The results are in. An artificial intelligence has gone to the top of its class after passing an English exam. Though it can’t beat more able human students, it achieved the best mark yet for a machine.
Hai Zhao at Shanghai Jiao Tong University in China and his colleagues trained their AI on more than 25,000 English reading comprehension tests.
Each contained a 200 to 300-word story followed by a series of related multiple-choice questions. The tests were sourced from English proficiency exams aimed at Chinese students aged from 12 to 18 years.
While some answers could be directly found in the text, over half of them required a degree of reasoning. For example, one of the questions asked you to choose the best headline for a story from four options.
After the training, the AI sat a final exam consisting of 1400 tests it hadn’t seen before. It achieved an overall score of 74 per cent, better than all previous machine attempts.
Zhao’s AI uses a system that can identify parts of the story that are relevant to the question, then selects the answer that is most similar in meaning and logic.
The next best was a system made by Tencent, a leading Chinese technology firm, which scored 72 per cent on the same exam.

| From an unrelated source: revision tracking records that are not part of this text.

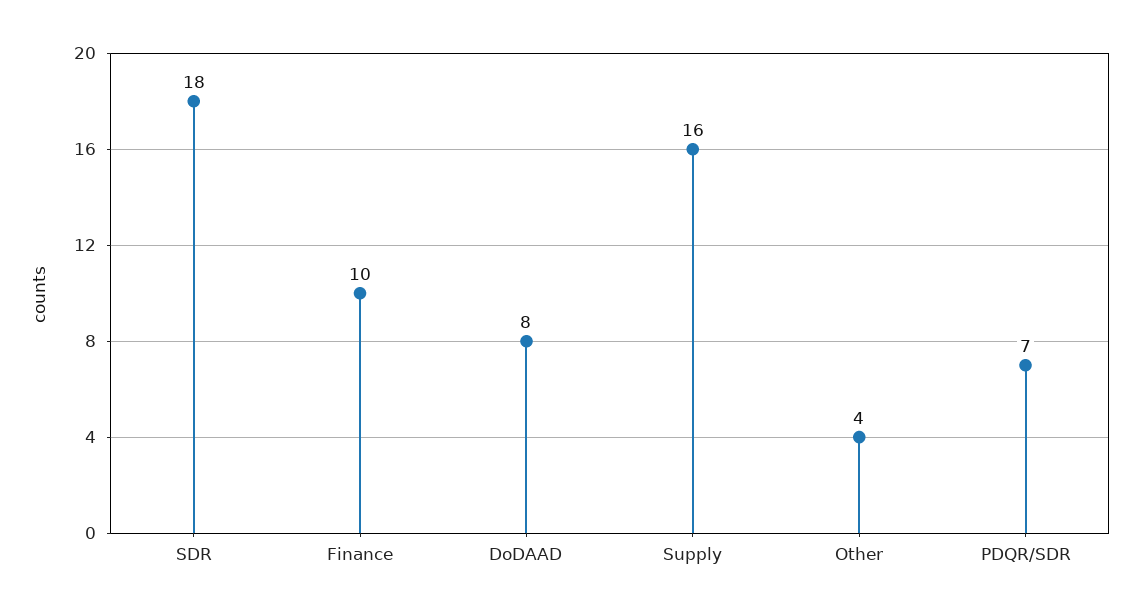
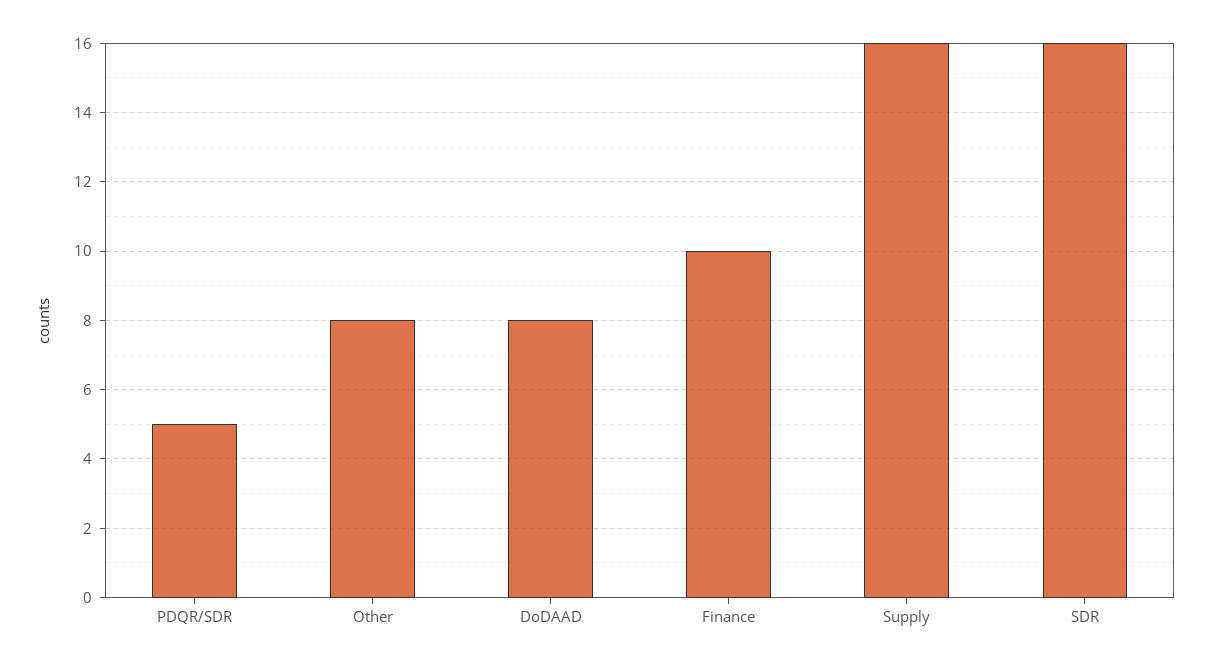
  {
-   "SDR": 18,
+   "SDR": 16,
    "Finance": 10,
    "DoDAAD": 8,
    "Supply": 16,
-   "Other": 4,
+   "Other": 8,
-   "PDQR/SDR": 7
+   "PDQR/SDR": 5
  }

Tencent’s AI learned to compare the information carried by each option and use their differences as cues to look for evidence in the text.
Despite topping the leader board, Zhao is determined to improve his system’s abilities. “What our AI got is very average, a C+ at most,” he says. “For students who want to get into good universities in China, they will aim for 90 per cent.”
To increase its score, the team will try to modify the AI so that it can understand information embedded in sentence structure and feed it with more data to expand its vocabulary.
Understanding human language is a major headache for AI, as it is often imprecise and involves hidden contextual and societal clues that machines struggle to pick up on.
It is unclear what rules AIs follow when they learn our languages, says Guokun Lai at Carnegie Mellon University in Pennsylvania, who originally collated the tests in 2017 for AI research. “They seem to be able to [understand our logic] after reading tonnes of sentences and stories.”